*Work instructions*. Restate word for word the run of lines that begins at the one containing "text_box [461, 763, 1420, 886]" and ends at the last line of the listing.

*Material for the task*.
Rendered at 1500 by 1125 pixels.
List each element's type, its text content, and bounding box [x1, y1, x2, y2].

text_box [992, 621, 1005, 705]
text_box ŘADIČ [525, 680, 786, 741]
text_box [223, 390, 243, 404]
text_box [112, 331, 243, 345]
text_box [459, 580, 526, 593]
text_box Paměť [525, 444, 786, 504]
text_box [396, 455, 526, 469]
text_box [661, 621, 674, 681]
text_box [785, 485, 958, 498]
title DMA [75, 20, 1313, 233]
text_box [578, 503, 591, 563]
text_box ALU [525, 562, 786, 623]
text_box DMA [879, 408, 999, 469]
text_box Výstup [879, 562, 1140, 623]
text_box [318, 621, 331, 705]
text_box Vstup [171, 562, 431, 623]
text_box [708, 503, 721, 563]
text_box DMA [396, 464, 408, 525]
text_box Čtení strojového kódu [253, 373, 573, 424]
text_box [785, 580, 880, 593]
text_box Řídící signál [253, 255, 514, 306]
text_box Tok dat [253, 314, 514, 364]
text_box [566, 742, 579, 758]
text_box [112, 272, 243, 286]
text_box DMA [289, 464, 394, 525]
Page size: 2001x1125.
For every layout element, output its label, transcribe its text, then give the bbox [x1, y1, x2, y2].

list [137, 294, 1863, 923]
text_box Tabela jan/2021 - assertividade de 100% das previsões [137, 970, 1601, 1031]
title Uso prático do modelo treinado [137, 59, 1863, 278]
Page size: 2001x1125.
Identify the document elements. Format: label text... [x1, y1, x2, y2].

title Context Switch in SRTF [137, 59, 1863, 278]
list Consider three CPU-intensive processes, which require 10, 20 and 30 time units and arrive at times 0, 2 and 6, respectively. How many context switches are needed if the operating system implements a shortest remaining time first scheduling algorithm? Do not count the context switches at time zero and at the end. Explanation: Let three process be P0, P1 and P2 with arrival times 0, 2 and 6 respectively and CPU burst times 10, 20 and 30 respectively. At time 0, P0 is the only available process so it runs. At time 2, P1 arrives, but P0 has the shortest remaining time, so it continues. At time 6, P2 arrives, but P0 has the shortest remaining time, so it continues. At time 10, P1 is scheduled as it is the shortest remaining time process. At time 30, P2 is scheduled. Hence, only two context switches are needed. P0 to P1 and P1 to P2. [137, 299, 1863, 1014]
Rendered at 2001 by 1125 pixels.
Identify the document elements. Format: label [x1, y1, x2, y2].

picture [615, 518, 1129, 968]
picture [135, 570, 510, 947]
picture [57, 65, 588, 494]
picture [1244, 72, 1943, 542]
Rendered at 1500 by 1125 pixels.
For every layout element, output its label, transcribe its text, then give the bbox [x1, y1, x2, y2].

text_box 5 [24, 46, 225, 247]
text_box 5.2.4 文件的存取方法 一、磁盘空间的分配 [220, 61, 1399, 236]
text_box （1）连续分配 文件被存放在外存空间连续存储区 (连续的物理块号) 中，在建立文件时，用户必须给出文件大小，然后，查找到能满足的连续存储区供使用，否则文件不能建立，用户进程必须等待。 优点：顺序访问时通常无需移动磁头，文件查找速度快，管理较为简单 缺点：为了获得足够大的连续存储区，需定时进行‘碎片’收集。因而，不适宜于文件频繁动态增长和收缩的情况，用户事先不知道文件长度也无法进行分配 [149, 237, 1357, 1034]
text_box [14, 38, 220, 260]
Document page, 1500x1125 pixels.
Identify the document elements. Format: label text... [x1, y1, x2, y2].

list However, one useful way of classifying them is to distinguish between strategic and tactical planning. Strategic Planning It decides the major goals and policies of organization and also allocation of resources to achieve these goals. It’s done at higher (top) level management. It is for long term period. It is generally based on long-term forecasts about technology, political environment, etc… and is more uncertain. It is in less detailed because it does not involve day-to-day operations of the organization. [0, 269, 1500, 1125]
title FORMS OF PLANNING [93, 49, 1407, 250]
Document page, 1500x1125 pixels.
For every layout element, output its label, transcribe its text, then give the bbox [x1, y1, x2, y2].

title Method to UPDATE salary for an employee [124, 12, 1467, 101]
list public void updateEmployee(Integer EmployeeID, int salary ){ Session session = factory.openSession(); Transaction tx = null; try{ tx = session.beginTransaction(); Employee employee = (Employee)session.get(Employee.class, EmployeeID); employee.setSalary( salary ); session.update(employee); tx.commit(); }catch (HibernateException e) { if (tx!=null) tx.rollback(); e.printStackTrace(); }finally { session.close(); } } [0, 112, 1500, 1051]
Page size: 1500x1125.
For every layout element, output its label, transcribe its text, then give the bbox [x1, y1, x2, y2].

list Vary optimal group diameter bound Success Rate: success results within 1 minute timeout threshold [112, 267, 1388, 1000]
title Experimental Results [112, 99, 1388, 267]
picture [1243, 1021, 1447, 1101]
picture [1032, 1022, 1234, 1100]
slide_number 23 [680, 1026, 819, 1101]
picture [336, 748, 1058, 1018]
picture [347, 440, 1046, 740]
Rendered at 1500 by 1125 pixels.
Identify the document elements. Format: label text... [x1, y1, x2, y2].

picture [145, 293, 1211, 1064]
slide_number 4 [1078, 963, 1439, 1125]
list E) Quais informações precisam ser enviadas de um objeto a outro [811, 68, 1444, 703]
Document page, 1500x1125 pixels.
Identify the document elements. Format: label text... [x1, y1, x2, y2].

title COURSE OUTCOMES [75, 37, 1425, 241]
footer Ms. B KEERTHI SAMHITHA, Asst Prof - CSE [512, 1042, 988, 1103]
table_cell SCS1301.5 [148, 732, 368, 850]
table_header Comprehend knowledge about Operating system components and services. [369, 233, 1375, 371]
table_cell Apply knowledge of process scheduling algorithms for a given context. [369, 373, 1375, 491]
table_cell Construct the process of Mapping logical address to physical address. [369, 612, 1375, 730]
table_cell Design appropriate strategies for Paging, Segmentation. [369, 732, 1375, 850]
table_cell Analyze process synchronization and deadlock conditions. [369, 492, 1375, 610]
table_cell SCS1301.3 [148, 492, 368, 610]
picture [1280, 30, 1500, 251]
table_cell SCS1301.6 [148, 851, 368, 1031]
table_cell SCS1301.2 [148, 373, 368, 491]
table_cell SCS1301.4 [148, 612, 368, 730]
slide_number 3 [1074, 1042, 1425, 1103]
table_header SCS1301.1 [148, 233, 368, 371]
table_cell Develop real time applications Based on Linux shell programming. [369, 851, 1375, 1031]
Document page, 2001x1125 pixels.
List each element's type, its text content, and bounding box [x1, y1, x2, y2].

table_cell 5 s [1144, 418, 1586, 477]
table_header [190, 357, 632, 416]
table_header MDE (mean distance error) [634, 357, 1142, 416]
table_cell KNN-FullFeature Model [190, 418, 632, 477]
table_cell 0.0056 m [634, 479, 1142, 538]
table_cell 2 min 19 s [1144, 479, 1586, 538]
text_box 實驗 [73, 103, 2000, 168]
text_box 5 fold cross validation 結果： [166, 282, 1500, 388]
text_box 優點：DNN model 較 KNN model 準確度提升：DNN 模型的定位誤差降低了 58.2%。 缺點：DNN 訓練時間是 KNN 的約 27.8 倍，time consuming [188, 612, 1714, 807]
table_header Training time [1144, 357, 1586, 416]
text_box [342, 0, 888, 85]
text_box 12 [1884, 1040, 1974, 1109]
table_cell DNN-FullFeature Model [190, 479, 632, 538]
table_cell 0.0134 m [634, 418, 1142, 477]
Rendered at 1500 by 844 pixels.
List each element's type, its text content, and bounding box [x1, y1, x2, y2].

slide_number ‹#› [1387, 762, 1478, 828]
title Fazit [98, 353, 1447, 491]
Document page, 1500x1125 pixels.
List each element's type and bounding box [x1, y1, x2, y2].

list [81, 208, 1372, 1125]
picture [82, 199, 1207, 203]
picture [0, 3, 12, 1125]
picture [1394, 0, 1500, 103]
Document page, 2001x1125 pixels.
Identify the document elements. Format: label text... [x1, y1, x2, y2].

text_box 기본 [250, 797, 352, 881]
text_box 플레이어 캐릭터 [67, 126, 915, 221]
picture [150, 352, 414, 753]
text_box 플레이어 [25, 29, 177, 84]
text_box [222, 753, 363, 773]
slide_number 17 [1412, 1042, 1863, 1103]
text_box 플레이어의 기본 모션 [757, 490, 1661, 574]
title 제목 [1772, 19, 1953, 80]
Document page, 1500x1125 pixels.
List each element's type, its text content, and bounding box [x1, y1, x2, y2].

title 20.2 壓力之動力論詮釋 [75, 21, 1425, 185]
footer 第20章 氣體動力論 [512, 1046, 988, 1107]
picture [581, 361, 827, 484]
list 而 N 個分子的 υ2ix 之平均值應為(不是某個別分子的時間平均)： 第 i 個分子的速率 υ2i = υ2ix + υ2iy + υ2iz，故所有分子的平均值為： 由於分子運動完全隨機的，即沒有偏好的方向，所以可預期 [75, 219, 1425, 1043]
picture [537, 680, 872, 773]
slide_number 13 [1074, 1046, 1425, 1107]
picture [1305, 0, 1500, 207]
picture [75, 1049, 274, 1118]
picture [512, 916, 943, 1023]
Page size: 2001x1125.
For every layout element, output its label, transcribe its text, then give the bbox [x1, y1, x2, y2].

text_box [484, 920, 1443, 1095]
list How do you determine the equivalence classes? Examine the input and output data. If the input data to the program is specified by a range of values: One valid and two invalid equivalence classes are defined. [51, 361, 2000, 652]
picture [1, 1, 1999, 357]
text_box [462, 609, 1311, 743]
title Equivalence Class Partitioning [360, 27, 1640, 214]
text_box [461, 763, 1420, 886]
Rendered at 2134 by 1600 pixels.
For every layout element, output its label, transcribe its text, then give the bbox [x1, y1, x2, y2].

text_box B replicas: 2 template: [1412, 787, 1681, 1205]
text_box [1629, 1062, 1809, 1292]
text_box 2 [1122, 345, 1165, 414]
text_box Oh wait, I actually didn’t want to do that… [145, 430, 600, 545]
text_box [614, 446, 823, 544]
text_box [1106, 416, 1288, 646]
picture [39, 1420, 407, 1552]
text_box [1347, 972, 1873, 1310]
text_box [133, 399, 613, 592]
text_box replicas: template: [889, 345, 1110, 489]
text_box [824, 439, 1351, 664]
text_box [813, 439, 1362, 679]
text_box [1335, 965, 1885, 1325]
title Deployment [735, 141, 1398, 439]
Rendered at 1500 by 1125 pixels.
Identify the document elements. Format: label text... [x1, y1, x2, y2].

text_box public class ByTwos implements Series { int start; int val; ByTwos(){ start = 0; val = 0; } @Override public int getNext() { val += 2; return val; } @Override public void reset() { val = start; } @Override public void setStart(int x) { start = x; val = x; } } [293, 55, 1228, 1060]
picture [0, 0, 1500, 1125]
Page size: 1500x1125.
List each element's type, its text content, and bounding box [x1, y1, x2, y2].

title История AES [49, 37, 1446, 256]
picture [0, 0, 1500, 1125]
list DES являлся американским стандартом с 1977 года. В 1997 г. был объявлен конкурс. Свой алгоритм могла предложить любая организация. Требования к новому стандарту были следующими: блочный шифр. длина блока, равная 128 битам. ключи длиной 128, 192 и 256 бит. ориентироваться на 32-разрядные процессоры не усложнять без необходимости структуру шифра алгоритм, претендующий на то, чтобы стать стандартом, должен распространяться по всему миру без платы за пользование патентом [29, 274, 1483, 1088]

*Solution for this problem*.
text_box [461, 763, 1420, 886]
Rendered at 2134 by 1600 pixels.
For every layout element, output its label, transcribe its text, then give the bbox [x1, y1, x2, y2].

text_box B replicas: 2 template: [1412, 787, 1681, 1205]
text_box [1629, 1062, 1809, 1292]
text_box 2 [1122, 345, 1165, 414]
text_box Oh wait, I actually didn’t want to do that… [145, 430, 600, 545]
text_box [614, 446, 823, 544]
text_box [1106, 416, 1288, 646]
picture [39, 1420, 407, 1552]
text_box [1347, 972, 1873, 1310]
text_box [133, 399, 613, 592]
text_box replicas: template: [889, 345, 1110, 489]
text_box [824, 439, 1351, 664]
text_box [813, 439, 1362, 679]
text_box [1335, 965, 1885, 1325]
title Deployment [735, 141, 1398, 439]
Rendered at 1500 by 1125 pixels.
Identify the document elements. Format: label text... [x1, y1, x2, y2].

text_box public class ByTwos implements Series { int start; int val; ByTwos(){ start = 0; val = 0; } @Override public int getNext() { val += 2; return val; } @Override public void reset() { val = start; } @Override public void setStart(int x) { start = x; val = x; } } [293, 55, 1228, 1060]
picture [0, 0, 1500, 1125]
Page size: 1500x1125.
List each element's type, its text content, and bounding box [x1, y1, x2, y2].

title История AES [49, 37, 1446, 256]
picture [0, 0, 1500, 1125]
list DES являлся американским стандартом с 1977 года. В 1997 г. был объявлен конкурс. Свой алгоритм могла предложить любая организация. Требования к новому стандарту были следующими: блочный шифр. длина блока, равная 128 битам. ключи длиной 128, 192 и 256 бит. ориентироваться на 32-разрядные процессоры не усложнять без необходимости структуру шифра алгоритм, претендующий на то, чтобы стать стандартом, должен распространяться по всему миру без платы за пользование патентом [29, 274, 1483, 1088]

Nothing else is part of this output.